Ceviz toplayan sincaplar gibi evraklarımızı toplamış halde nihayet görevlinin masasının önüne geldiğimizde, bütün belgelerin damgalanması için şehirde şuraya, buraya, bir de şuraya, ha unutmadan bir de oraya gitmemiz gerektiğini öğrendik. Göçmenlik bürosuna her döndüğümüzde ya belgemizde yanlışlık çıkıyor, ya da yanlış yere gitmiş olduğumuz söyleniyordu.
Sonunda bütün kâğıtlar tamamlandı. Ertesi gün saat 13.00 için bir randevu daha aldık. Randevuya giderken eşim belge dolu dosyayı takside unuttu ama neyse ki bir mucize oldu ve taksi şirketi şoförü bulmayı başardı, adamcağız da tam saat 12.55’te göçmenlik bürosunun önünde dosyayı bize iade etti.
Belgelerimiz kontrol edildikten sonra üst kata çıkmamız söylendi. Yukarıdaki ofis gülümseyen, mutlu memurlarla doluydu ve ortada kuyruk muyruk yoktu. Pırıl pırıl parlayan yeni kimlik kartım tavandaki ışıkları yansıtıyordu. Kartı büyük bir dikkatle ve minnetle cüzdanıma yerleştirdim.
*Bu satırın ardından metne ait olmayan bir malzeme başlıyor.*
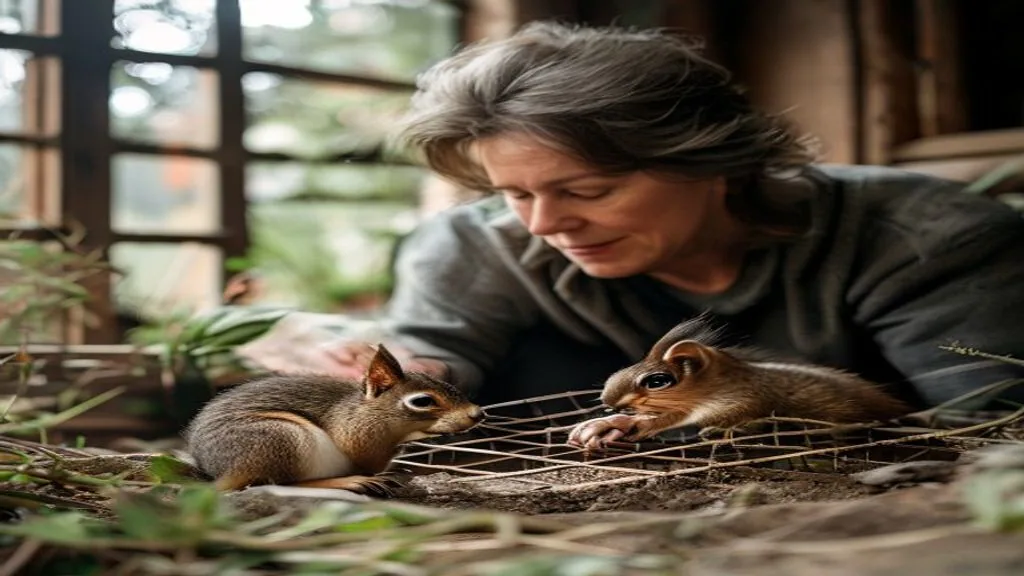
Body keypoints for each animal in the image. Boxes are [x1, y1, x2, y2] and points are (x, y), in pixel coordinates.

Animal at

Ağına takılıp kurtulmak için uzun süre debelendiğim bu bürokratik sürece kızdığımı zannedebilirsiniz ama aslında durum tam tersi.
Türkiye’nin altı milyondan fazla Suriyeli mülteciye yardımcı olmaya çalışmasını hayranlıkla karşılıyorum, diğer ülkelerden gelenleri söylemiyorum bile. Bu göçmenler, benimki de dahil olmak üzere Batılı güçlerin yarattığı ve sürdürdüğü çatışmalar yüzünden yerinden yurdundan olmuş ve söz konusu Batılı güçlerin onlara sunduğu yardım, Türkiye’nin yaptıklarının yanında okyanusta bir damla. Göçmenlik bürosunun çalışanlarının hırçın bir İngilize karşı bile sabırlı ve anlayışlı tavırlarıysa takdire şayan.